Nous vivons dans un monde d'apparences. Elles priment souvent les faits réels, puisque parfois les perceptions outrepassent en substance le reste des considérations.

Dans le contexte actuel, l'histoire de cocktails privés payés par CPA Canada est une histoire qui n'aide pas à redorer le blason de l'apparence d'intégrité. Même dans le cas où ces apparences ne seraient pas fondées, on est possiblement face à une apparence de conflit d'intérêts.

Un club privé, un cabinet comptable de renommée mondiale (KPMG), l'Agence de revenu du Canada (ARC) et une histoire de paradis fiscaux contestée en cour : tout est là pour que le public n'ait pas une bonne perception de la situation.

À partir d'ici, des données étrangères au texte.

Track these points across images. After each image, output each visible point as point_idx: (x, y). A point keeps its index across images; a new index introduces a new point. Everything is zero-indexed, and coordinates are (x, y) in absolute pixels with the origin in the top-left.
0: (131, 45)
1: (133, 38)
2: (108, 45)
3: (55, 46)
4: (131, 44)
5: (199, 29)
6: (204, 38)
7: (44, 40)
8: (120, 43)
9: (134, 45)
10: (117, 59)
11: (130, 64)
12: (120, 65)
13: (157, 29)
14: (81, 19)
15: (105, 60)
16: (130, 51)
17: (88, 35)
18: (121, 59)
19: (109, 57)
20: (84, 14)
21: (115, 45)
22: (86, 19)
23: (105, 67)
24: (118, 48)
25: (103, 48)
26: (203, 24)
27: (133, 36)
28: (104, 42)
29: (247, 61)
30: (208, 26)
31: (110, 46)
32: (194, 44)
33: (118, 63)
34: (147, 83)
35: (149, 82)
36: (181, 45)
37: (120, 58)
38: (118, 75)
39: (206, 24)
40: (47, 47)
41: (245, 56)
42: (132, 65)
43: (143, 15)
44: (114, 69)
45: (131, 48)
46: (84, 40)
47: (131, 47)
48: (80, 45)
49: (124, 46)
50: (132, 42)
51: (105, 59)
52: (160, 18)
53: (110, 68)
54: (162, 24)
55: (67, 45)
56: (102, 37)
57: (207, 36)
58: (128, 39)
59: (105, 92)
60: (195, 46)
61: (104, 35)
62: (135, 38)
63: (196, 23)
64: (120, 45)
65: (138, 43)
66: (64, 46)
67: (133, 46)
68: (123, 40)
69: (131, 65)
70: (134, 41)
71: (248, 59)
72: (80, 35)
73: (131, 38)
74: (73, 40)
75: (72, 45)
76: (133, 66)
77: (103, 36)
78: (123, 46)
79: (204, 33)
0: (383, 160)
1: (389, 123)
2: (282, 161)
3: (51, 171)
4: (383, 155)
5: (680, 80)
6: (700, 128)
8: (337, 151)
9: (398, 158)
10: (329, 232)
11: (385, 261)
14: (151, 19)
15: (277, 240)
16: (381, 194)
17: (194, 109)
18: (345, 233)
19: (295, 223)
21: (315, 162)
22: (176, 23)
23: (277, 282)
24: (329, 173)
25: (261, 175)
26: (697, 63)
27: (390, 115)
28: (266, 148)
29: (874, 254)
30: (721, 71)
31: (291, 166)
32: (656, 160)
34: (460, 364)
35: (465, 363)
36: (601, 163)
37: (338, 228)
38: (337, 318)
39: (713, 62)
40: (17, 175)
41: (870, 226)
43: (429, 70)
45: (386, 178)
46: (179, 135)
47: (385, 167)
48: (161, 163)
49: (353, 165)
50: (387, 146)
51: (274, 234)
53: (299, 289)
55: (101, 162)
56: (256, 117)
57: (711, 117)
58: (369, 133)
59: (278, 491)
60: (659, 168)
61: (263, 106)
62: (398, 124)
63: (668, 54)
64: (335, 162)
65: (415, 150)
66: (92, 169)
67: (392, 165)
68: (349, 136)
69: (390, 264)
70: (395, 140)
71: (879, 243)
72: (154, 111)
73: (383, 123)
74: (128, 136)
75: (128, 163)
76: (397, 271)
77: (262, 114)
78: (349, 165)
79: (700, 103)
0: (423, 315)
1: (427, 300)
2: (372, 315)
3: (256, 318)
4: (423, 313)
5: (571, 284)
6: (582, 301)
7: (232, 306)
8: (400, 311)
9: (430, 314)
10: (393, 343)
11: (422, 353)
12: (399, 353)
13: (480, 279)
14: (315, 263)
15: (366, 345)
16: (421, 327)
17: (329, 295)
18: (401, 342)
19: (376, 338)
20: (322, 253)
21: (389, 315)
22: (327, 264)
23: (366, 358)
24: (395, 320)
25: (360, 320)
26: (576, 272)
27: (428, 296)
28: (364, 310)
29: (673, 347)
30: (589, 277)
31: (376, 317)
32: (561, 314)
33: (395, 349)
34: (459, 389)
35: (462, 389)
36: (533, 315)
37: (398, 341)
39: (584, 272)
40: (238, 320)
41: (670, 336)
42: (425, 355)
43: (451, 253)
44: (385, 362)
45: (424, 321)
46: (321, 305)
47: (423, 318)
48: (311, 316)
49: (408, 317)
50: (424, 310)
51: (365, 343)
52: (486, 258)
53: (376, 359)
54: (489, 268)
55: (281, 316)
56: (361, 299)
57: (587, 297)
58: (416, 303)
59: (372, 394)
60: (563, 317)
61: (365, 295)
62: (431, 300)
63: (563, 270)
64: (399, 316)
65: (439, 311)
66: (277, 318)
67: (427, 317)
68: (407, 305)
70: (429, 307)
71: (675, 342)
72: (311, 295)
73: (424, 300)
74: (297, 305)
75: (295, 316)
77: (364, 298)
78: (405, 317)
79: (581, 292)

Nous ne parlons pas ici d'une activité de formation où il serait convenable que tous les représentants de chacune des parties soient présents à des fins professionnelles. Non, on parle de réseautage et de discussions avec un scotch single malt 18 ans d'âge à la main. C'est un moment de proximité où les affaires se mélangent souvent à la franche camaraderie. Est-ce que cela vient par la suite altérer l'indépendance des fonctionnaires ? Il n'y a pas d'éléments permettant de croire que quiconque a vu son jugement altéré à la suite de ces événements. Par contre, est-ce que les fonctionnaires de l'ARC devraient y avoir participé ?

RÉPUTATION EN DANGER

Selon le Code de déontologie des comptables professionnels agréés, au paragraphe 36.12 : « Le membre ne doit pas se placer en situation où sa loyauté envers son client ou envers son employeur peut être entachée. » La présence des membres de l'ARC à ces soirées peut entacher la réputation de l'Agence. D'ailleurs, la suite du paragraphe 36.12 est éloquente : «  [...] le membre ne doit pas se placer en situation où il y a conflit entre son intérêt personnel ou l'intérêt de la société au sein de laquelle il exerce sa profession et celui de son client ou des clients de la société ou en donner l'apparence. »

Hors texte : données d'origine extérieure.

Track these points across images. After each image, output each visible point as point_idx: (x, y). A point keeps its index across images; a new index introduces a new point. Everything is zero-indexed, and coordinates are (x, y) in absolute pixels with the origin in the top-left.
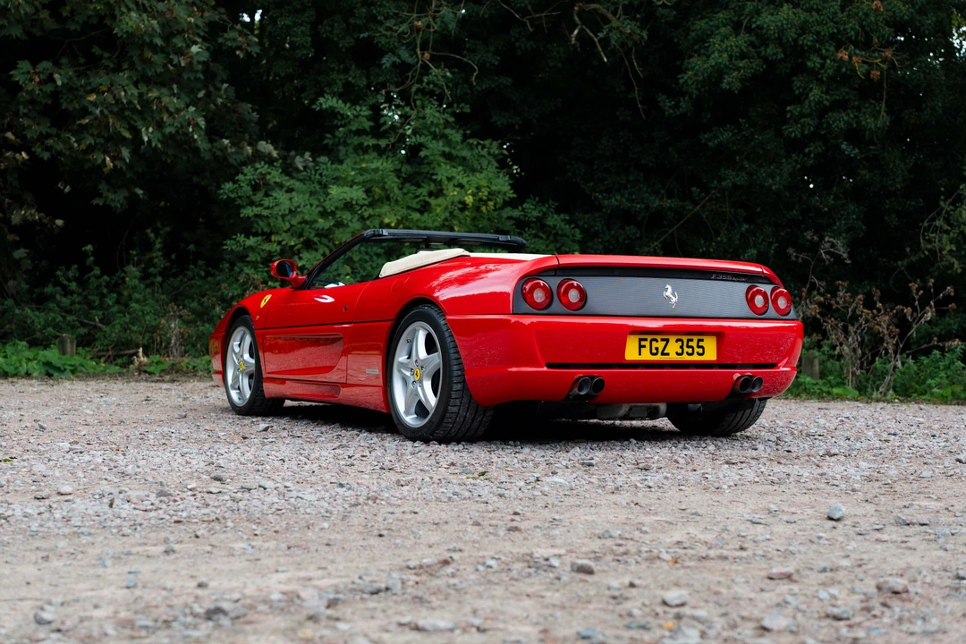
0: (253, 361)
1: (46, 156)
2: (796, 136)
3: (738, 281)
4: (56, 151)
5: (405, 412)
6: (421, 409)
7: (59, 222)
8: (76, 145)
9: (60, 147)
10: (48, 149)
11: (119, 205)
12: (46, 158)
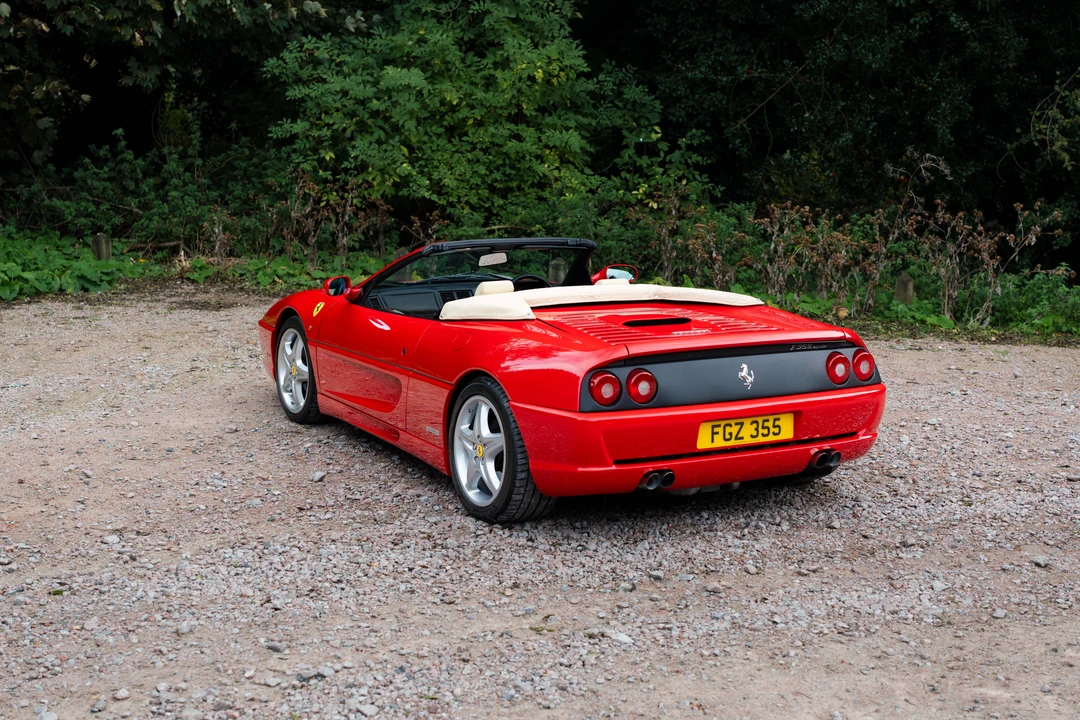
0: (305, 369)
1: (69, 30)
2: (900, 4)
3: (819, 349)
4: (79, 24)
5: (467, 485)
6: (483, 487)
7: (86, 97)
8: (101, 17)
9: (83, 18)
10: (71, 21)
11: (151, 86)
12: (68, 33)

Même si les échanges étaient demeurés à l'extérieur de sujets pouvant toucher le conflit entre KPMG, ses clients et l'ARC, le seul fait que les fonctionnaires de l'ARC étaient présents à cette rencontre pourrait être souligné comme discutable selon les extraits précédemment mentionnés du Code de déontologie.

L'autre point important : les quatre grands cabinets comptables (PWC, EY, Deloitte et KPMG) sont très présents dans l'univers comptable. Ainsi, bien que CPA Canada soit responsable de l'invitation, les représentants des grands cabinets ne sont jamais bien loin de ces événements.

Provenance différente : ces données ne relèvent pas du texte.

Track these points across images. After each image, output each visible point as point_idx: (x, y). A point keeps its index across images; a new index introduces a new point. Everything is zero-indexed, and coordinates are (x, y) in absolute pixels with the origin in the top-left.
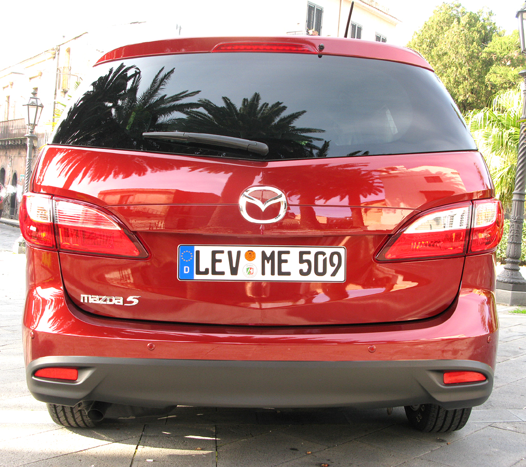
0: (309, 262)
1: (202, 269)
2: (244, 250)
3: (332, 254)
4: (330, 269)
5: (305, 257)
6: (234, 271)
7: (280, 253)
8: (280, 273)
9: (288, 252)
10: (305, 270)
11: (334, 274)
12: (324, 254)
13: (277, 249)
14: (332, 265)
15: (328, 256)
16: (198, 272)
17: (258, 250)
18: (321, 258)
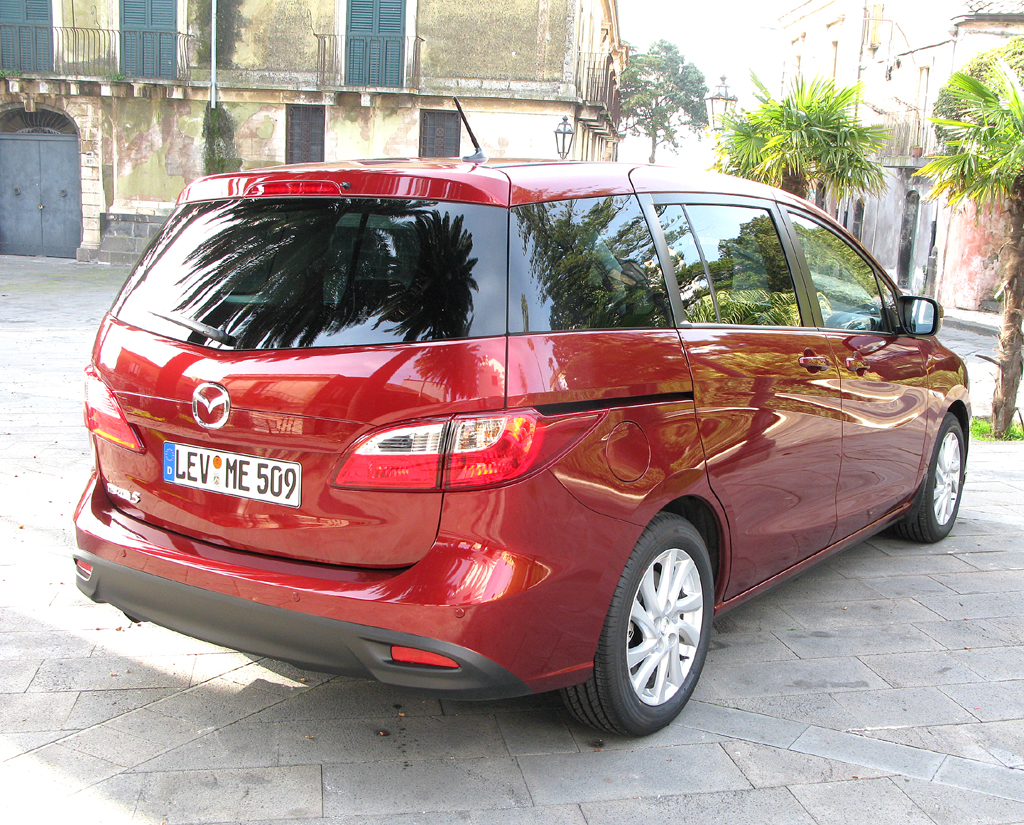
0: (265, 477)
1: (180, 473)
2: (213, 454)
3: (288, 471)
4: (286, 490)
5: (264, 471)
6: (204, 480)
7: (242, 463)
8: (242, 488)
9: (248, 463)
10: (262, 488)
11: (288, 497)
12: (280, 470)
13: (239, 458)
14: (288, 485)
15: (283, 472)
16: (179, 476)
17: (224, 456)
18: (277, 473)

Les membres de CPA Canada acceptent-ils le fait que leurs cotisations payent en partie des événements de ce genre ? Est-ce que ceux-ci ont besoin d'avoir lieu dans un club privé où l'opacité d'information est élevée ?

La séparation des équipes est un concept théorique, mais dans la pratique, est-ce suffisant ? On mentionne que les fonctionnaires présents aux événements de 2014 et 2015 ne travaillaient pas sur le dossier KPMG. Qu'à cela ne tienne, est-ce que cela empêche certains d'être éventuellement mutés d'une équipe à l'autre ou de partager des informations avec leurs collègues ? La réponse est négative.

En somme, selon le Code de déontologie des comptables professionnels agréés, l'apparence de conflit est tout aussi à éviter que le conflit d'intérêts lui-même. À l'ère des réseaux sociaux, l'apparence et les perceptions dominent et influencent directement la vitesse de diffusion de l'information. Il faudrait peut-être rappeler aux fonctionnaires de l'ARC que l'apparence est tout aussi dommageable que la réalité : peu importe leur rigueur personnelle.